As I headed toward my job on 75th Street, I passed a playground on the south side of the Metropolitan Museum of Art; toddlers were running and swinging and chasing each other and squealing with joy, while Caribbean nannies and stay-at-home moms sat peacefully on benches in the shade. I envied them their collective innocence, short-lived as it was about to be.
By the time I reached the job, the Pentagon had been struck, as well, and the media were warning of hundreds of airliners still in the sky. As the company was housed in a national historic landmark, we soon received a phonecall from the police ordering us to evacuate.
The subways were closed and the buses were mobbed, so there was nothing for it but to begin the seven-and-a-half mile walk home, and I headed across Central Park once again. The noxious plume from the catastrophe, like the darkness that wends its way out of Mordor before the final siege of Minas Tirith, hung like a banner of death over the city: the funeral pyre of nearly 3,000 innocents.
No one was walking their dog in the park now. No children were playing.
At the corner of 86th and Central Park West, an elderly man was standing in front of the building, tears running down his face. "It fell down," he said to me, his voice quaking and cracking with anguish.
"What?" I asked, unsure of what I'd heard.
"The tower...it fell down." My mind could not wrap itself around the imagined vision of a 110-story skyscraper, a global icon, falling down. I simply could not picture it; could not accept it as belonging to the realm of the possible.
When I reached Broadway, the owners of a bodega had set a television set on folding chair on the sidewalk so passersby could see the news. I had missed the collapse of the second tower by seconds; all that was visible was that awful, boiling grey cloud of debris where there ought to have been gleaming silver buildings.
The city had been sealed off; the bridges and tunnels were closed, and there was nothing for anyone to do but go home (if you could). There was hardly any traffic at all on Broadway, save the occasional loaded cab or jam-packed bus. Now and then there would be an ambulance, sirens wailing.
What was remarkable was the silence. No one spoke. There was no music playing anywhere. Only sirens.

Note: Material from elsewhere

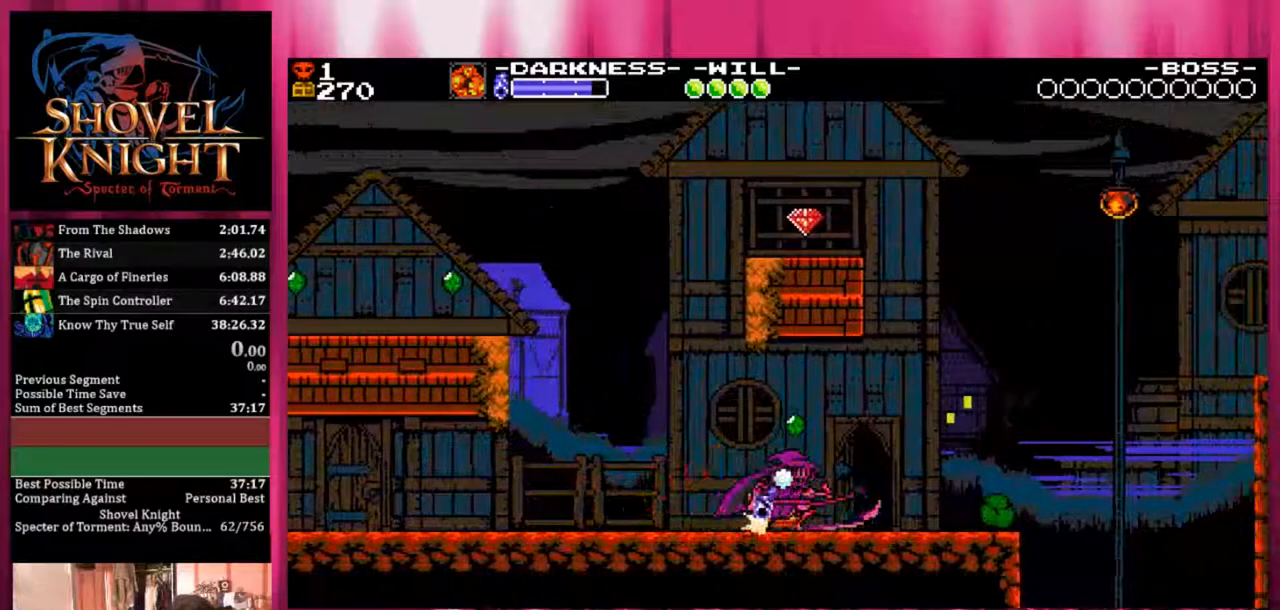
{"buttons": ["DPAD_DOWN", "DPAD_RIGHT"], "events": []}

Two and a half hours later I reached my apartment. I called my parents to let them know I was okay, and then spent the rest of the afternoon in stunned, silent grief, nauseous and scared, as I wondered what was next, and tried to come to terms with the discovery that there were people in the world who wanted to kill me.

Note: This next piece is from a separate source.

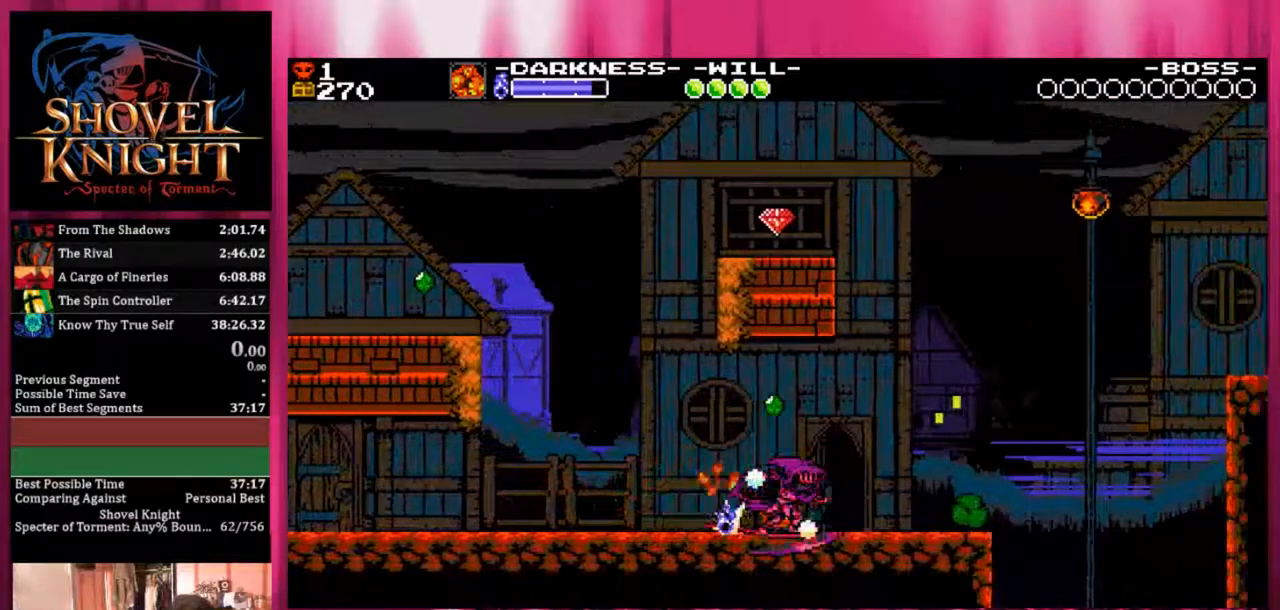
{"buttons": ["DPAD_DOWN", "DPAD_RIGHT"], "events": []}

I would spend nearly six years wondering what was next. From that moment on, I never once set foot on a bus or a subway or a plane or stepped inside a theater or any other public place and didn't worry about a bomb or other atrocity. Though I had been, thankfully, far from the World Trade Center at the time and never in any danger, I began to have nightmares and panic attacks. On the subway, my chest would constrict, my heart would begin to ache and I'd have to get off at the next stop and walk around above ground until the nausea went away. I was often late for work.
Some days I called in sick, because I just couldn't get on the train.
Once I fled a performance at the Metropolitan Opera, mid-aria. The sweat began pouring down my brow and the familiar, tight-chested "I think I want to puke" sensation overtook me, and I headed for the exit.
I think it's no coincidence that I lost my voice in 2002.
I don't speak often of these things. It hurts to remember; it hurts to remember a day when strangers came among us, into the heart of my beautiful, beloved city, to hurt us. To kill people, to incinerate them in a blinding red-orange flash, or to strand them with the options of leaping to their deaths or waiting for 100 ceilings to come crashing down on top of them. It hurts to remember how this tragedy was appropriated to justify a war of utter insanity. It hurts to remember the previously unknown anxiety that began to haunt me daily, manifested in a physical disorder which, slowly, night by night as I suffered through recurring nightmares of being blown apart on the subway, dismantled my dreams and a decade of hard work, literally eating away my career aspirations in baths of stomach acid.
Now, 3000 miles and six years later, I realize that in many ways, I'm still fleeing the attack.